Try it: Please repeat only the lines below starting at the line that holds "Konsulat AS yang ada di" and ending at the line that holds "容使用。FastOrange提供流畅稳定的网络体验。", exactly, with both of those lines included and every picture omitted.
++++ Data extract ++++
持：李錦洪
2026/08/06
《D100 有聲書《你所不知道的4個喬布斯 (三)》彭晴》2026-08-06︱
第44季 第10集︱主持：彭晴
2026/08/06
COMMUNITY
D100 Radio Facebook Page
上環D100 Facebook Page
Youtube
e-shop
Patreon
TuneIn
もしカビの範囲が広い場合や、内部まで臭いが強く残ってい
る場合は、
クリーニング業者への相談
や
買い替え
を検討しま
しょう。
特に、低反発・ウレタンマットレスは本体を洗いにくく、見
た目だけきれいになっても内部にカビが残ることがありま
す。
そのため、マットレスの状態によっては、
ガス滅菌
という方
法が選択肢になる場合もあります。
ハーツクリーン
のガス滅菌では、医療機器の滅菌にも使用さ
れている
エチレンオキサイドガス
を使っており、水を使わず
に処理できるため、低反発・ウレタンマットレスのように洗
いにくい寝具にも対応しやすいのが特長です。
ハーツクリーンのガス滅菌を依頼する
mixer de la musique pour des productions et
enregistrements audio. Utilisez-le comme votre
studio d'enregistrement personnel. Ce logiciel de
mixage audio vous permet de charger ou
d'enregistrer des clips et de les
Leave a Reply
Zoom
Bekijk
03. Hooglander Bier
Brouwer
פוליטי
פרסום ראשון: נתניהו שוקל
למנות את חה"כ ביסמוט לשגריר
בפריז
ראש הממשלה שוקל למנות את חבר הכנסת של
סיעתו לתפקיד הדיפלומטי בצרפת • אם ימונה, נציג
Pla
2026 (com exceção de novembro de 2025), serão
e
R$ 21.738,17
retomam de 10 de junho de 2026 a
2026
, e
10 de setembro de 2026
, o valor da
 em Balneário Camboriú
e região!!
++++
++++ Data extract ++++
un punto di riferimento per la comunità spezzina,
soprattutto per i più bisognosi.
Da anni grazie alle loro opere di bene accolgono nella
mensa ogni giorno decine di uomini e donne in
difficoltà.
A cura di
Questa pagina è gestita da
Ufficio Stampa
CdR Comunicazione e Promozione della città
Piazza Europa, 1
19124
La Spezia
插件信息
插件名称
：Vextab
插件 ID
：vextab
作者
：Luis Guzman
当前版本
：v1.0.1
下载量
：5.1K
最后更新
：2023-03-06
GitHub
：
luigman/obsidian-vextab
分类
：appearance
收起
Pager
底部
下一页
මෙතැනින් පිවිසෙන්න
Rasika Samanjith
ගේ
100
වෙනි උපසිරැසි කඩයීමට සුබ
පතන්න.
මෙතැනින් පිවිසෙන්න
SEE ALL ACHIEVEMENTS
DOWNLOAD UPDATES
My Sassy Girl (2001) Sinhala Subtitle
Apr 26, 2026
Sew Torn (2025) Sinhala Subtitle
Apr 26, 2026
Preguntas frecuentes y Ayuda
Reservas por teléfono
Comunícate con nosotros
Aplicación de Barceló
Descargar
++++
++++ Data extract ++++
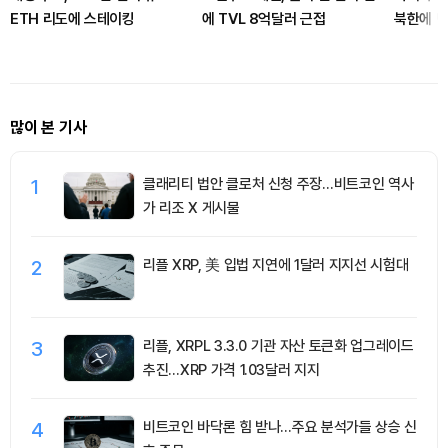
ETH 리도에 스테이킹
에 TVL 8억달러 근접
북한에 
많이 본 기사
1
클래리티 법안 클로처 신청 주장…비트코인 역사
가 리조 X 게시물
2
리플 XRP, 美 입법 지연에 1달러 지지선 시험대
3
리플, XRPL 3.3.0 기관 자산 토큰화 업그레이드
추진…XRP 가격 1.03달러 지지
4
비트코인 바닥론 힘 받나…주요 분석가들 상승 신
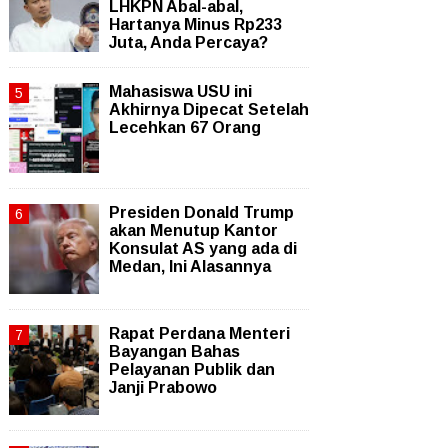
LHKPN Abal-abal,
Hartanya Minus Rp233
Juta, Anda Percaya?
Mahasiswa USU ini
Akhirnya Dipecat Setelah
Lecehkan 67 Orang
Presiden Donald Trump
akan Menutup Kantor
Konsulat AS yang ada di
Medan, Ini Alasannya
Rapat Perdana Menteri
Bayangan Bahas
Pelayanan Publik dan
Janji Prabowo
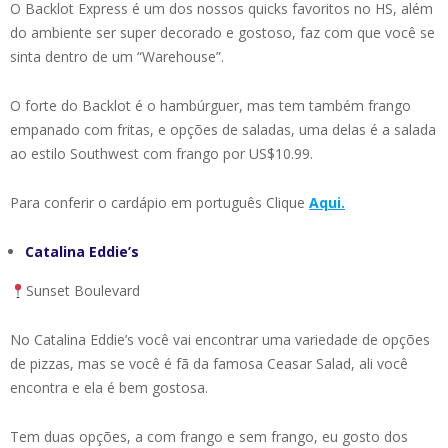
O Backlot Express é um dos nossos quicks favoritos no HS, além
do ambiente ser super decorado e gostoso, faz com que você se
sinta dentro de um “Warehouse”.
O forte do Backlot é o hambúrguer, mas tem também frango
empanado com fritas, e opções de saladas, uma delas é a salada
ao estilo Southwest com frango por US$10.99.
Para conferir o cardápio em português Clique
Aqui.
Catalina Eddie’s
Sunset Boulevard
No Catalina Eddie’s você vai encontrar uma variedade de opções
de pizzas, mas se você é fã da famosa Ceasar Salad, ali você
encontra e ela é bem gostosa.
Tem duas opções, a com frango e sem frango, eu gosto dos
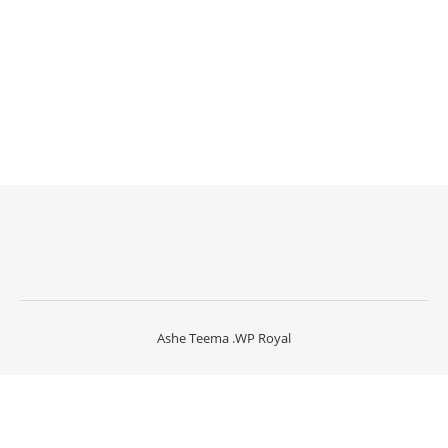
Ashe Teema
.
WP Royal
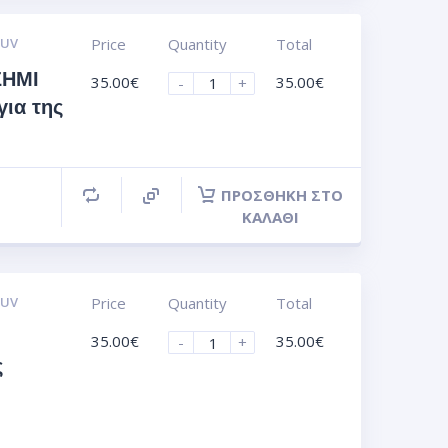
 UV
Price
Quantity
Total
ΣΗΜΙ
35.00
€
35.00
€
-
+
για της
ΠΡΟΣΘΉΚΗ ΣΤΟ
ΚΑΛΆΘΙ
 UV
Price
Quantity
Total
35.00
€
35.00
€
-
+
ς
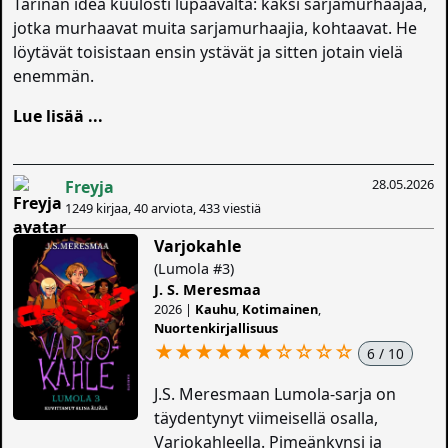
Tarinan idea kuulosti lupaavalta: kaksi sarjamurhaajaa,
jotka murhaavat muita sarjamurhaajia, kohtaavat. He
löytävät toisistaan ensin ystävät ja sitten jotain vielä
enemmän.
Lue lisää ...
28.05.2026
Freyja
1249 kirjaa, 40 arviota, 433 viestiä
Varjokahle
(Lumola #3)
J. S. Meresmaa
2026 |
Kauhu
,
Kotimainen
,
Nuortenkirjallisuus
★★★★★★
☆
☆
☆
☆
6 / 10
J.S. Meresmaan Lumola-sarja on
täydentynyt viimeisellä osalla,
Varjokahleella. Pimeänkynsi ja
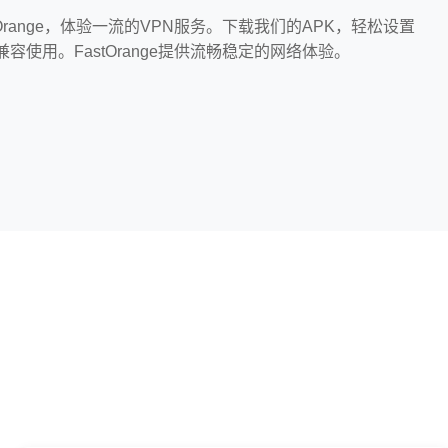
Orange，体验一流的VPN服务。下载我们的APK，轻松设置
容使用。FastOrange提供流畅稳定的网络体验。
++++
Response box:
Konsulat AS yang ada di
Medan, Ini Alasannya
Rapat Perdana Menteri
Bayangan Bahas
Pelayanan Publik dan
Janji Prabowo
O Backlot Express é um dos nossos quicks favoritos no HS, além
do ambiente ser super decorado e gostoso, faz com que você se
sinta dentro de um “Warehouse”.
O forte do Backlot é o hambúrguer, mas tem também frango
empanado com fritas, e opções de saladas, uma delas é a salada
ao estilo Southwest com frango por US$10.99.
Para conferir o cardápio em português Clique
Aqui.
Catalina Eddie’s
Sunset Boulevard
No Catalina Eddie’s você vai encontrar uma variedade de opções
de pizzas, mas se você é fã da famosa Ceasar Salad, ali você
encontra e ela é bem gostosa.
Tem duas opções, a com frango e sem frango, eu gosto dos
Ashe Teema
.
WP Royal
 UV
Price
Quantity
Total
ΣΗΜΙ
35.00
€
35.00
€
-
+
για της
ΠΡΟΣΘΉΚΗ ΣΤΟ
ΚΑΛΆΘΙ
 UV
Price
Quantity
Total
35.00
€
35.00
€
-
+
ς
Tarinan idea kuulosti lupaavalta: kaksi sarjamurhaajaa,
jotka murhaavat muita sarjamurhaajia, kohtaavat. He
löytävät toisistaan ensin ystävät ja sitten jotain vielä
enemmän.
Lue lisää ...
28.05.2026
Freyja
1249 kirjaa, 40 arviota, 433 viestiä
Varjokahle
(Lumola #3)
J. S. Meresmaa
2026 |
Kauhu
,
Kotimainen
,
Nuortenkirjallisuus
★★★★★★
☆
☆
☆
☆
6 / 10
J.S. Meresmaan Lumola-sarja on
täydentynyt viimeisellä osalla,
Varjokahleella. Pimeänkynsi ja
Orange，体验一流的VPN服务。下载我们的APK，轻松设置
容使用。FastOrange提供流畅稳定的网络体验。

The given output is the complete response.